CANCELLATION AGREEMENT

 

CANCELLATION AGREEMENT, dated May 14, 2007 (this " Agreement "), by and among, INTRA-ASIA ENTERTAINMENT CORPORATION, a Nevada corporation (the " Company "), WEICHENG INTERNATIONAL INC. (" Weicheng ") and Foster Growth Ltd. (" Foster ").

BACKGROUND

On or about the date hereof, the Company has entered into a Share Exchange Agreement with Cabowise International Ltd. (the " BVI Company "), Weicheng, Foster, and the Stockholders named therein pursuant to which the Company is going to acquire from the Stockholders named therein all of the issued and outstanding capital stock of the BVI Company in exchange for an aggregate amount of 81,311,179 shares of the Company’s Common Stock (the " Share Exchange Transaction ").

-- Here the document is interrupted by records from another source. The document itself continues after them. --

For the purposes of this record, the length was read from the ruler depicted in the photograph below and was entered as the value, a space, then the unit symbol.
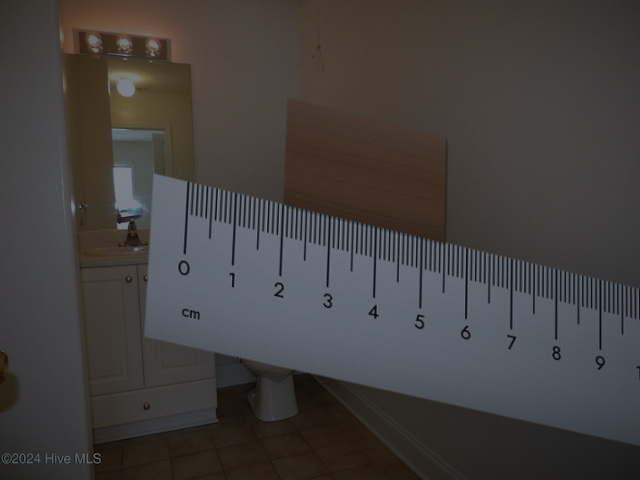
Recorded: 3.5 cm
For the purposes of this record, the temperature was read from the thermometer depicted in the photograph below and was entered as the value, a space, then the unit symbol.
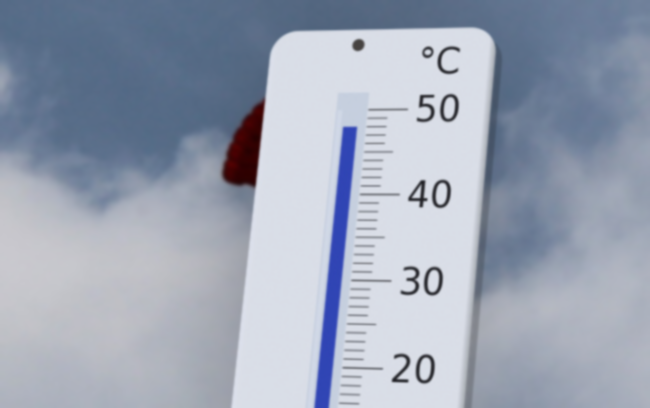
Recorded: 48 °C
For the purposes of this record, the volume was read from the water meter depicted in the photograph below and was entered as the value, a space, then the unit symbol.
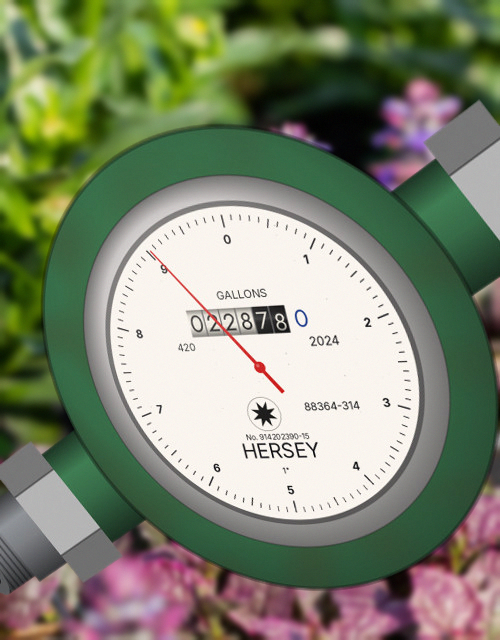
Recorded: 228779.0 gal
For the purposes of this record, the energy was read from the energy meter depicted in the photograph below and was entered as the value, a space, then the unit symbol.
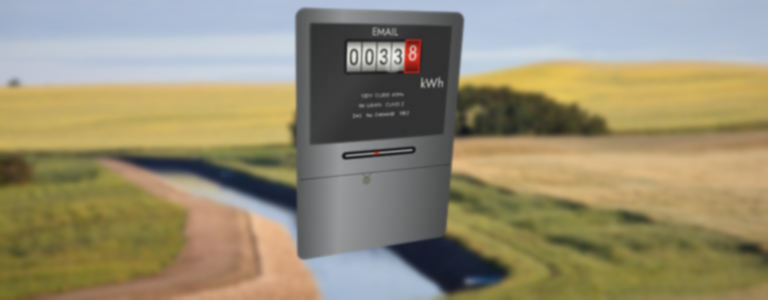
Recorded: 33.8 kWh
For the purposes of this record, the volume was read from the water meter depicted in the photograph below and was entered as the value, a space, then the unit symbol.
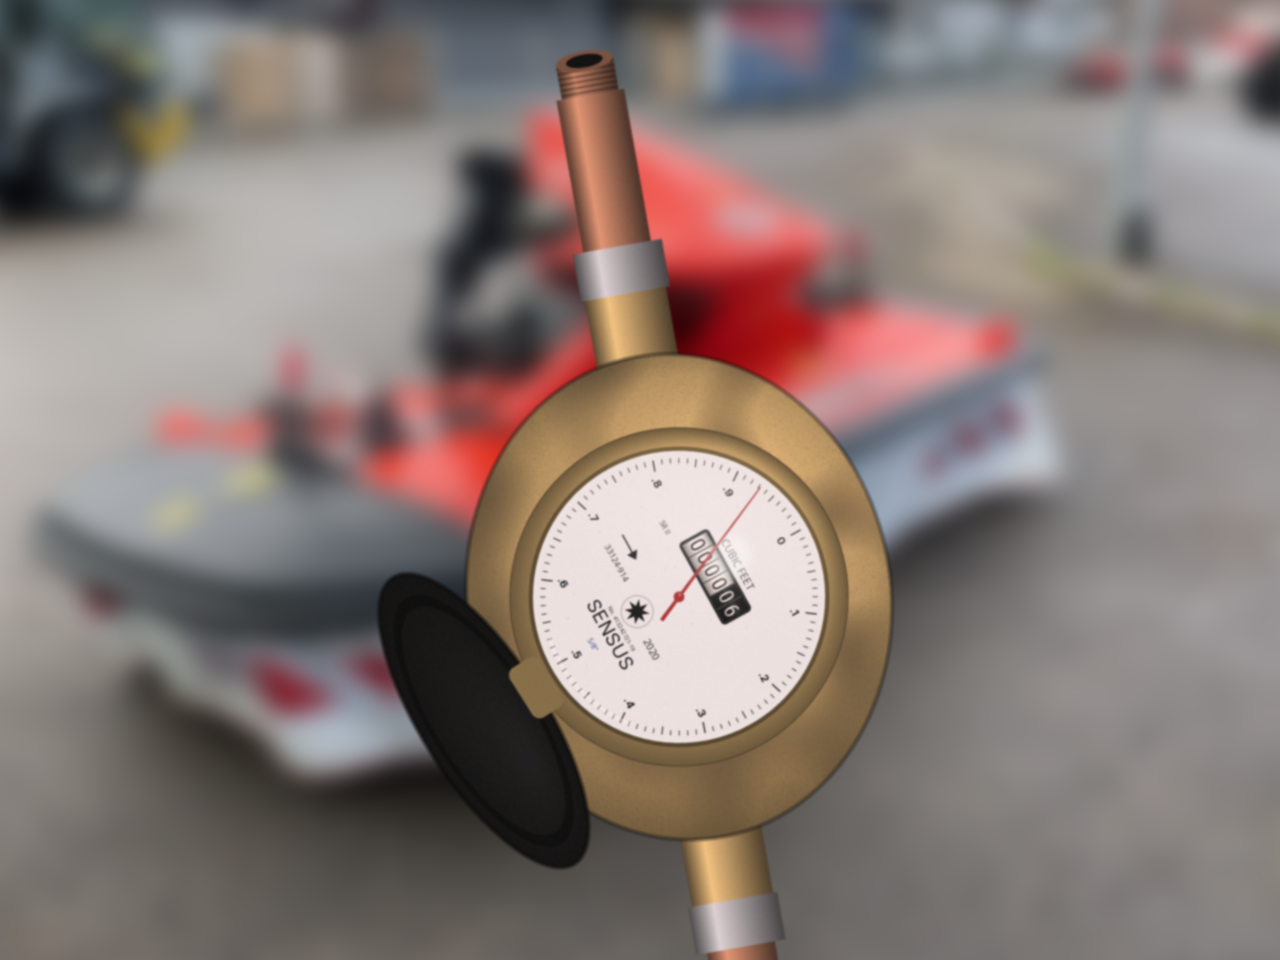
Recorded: 5.93 ft³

The BVI Company is the holder of an option (the " Option ") to acquire from certain grantees an 85 percent (85%) interest (the " Interest ") in Beijing PKU Chinafront Technology Co., Ltd., a company organized under the laws of the People’s Republic of China (" PKU ").

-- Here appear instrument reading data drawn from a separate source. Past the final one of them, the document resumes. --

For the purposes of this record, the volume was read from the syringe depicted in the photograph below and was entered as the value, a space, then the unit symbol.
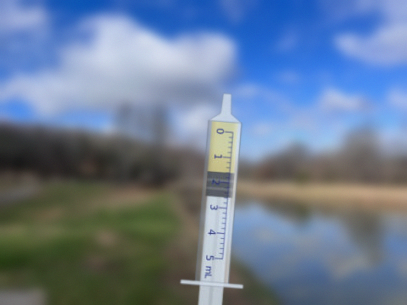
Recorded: 1.6 mL
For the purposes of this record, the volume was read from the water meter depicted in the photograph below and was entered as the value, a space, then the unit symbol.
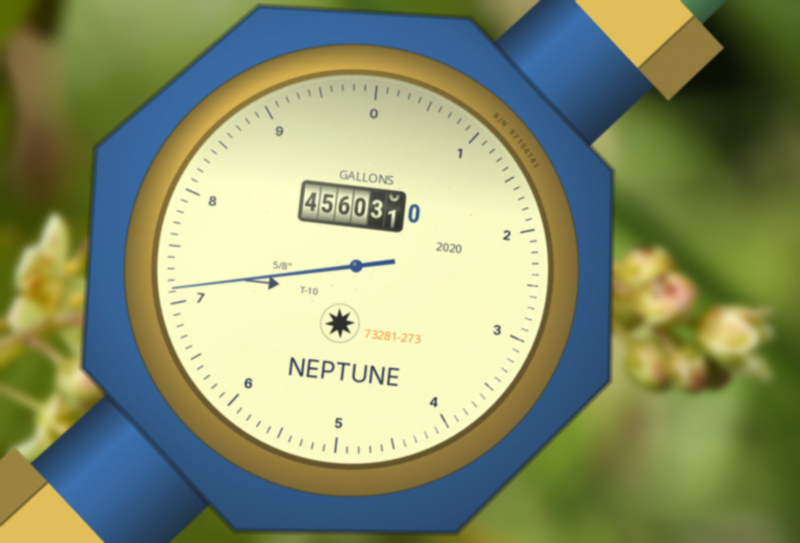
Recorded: 4560307.1 gal
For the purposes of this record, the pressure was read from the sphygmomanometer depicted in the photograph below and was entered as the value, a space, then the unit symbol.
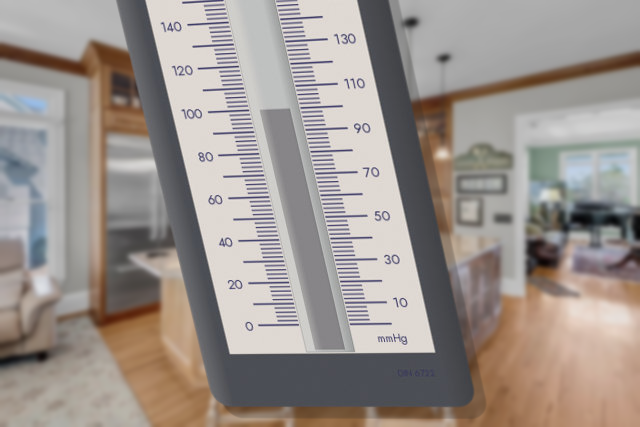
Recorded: 100 mmHg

Weicheng, Foster, the Company and certain accredited investors (the " Investors ") are parties to a Securities Purchase Agreement (the " Securities Purchase Agreement ") pursuant to which Weicheng and Foster will sell to the Investors a total of 28,333,333 shares (the " SPA Shares ") of the Common Stock of the Company held by Weicheng and Foster for a consideration of $6.8 million, in the aggregate, and the Company will sell to the Investors a total of 13,333,334 shares in consideration of $3.2 million.

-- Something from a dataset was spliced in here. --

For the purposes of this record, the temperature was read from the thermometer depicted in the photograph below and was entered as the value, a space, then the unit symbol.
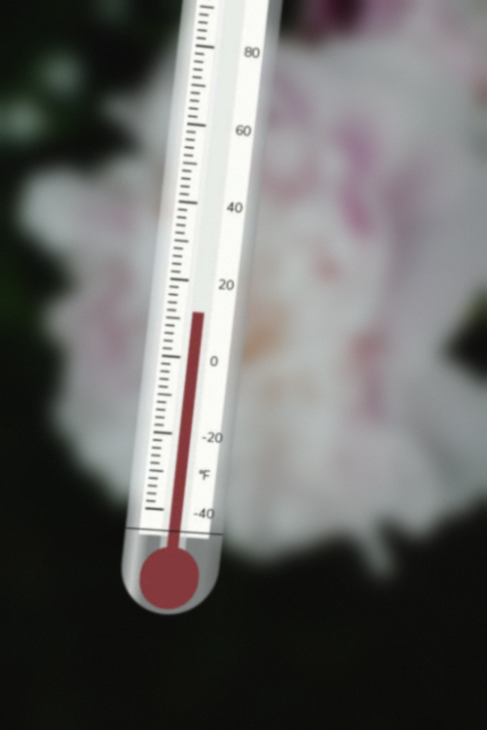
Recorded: 12 °F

Concurrent with the closing of the Share Exchange Transaction, an affiliate of the Company designated by the Company will exercise the Option and acquire the Interest in accordance with the terms of the Option. Also concurrent with the Closing, the transactions contemplated by the Securities Purchase Agreement will be consummated.

It is a condition precedent to the consummation of the Share Exchange Transaction and the transactions contemplated by the Securities Purchase Agreement that Weicheng and Foster enter into this Agreement which will effectuate the cancellation of 15,328,369 shares (the " Subject Shares ") of Common Stock of the Company held by Weicheng constituting all of the capital stock of the Company held Weicheng other than the SPA Shares. Weicheng and Foster are entering into this Agreement, among other things, to induce the Investors to acquire from Weicheng and Foster the SPA Shares and Weicheng and Foster acknowledge that the Investors would not consummate the transactions contemplated by the Securities Purchase Agreement unless the transactions contemplated hereby are effectuated in accordance herewith.

 

 

 

AGREEMENT

NOW, THEREFORE, in consideration of the mutual promises herein contained and for other good and valuable consideration, the receipt and sufficiency of which is hereby acknowledged, the parties hereto agree as follows:

1.    Cancellation of Subject Shares . Weicheng has delivered to the Company for cancellation stock certificates representing the Subject Shares along with duly executed medallion guaranteed stock powers covering the Subject Shares and hereby irrevocably instruct the Company and the Company’s transfer agent to cancel the Subject Shares such that the Subject Shares will no longer be outstanding on the stock ledger of the Company and such that Weicheng shall no longer have any interest in the Subject Shares whatsoever. The Company shall immediately deliver to the Company’s transfer agent irrevocable instructions providing for the cancellation of the Subject Shares.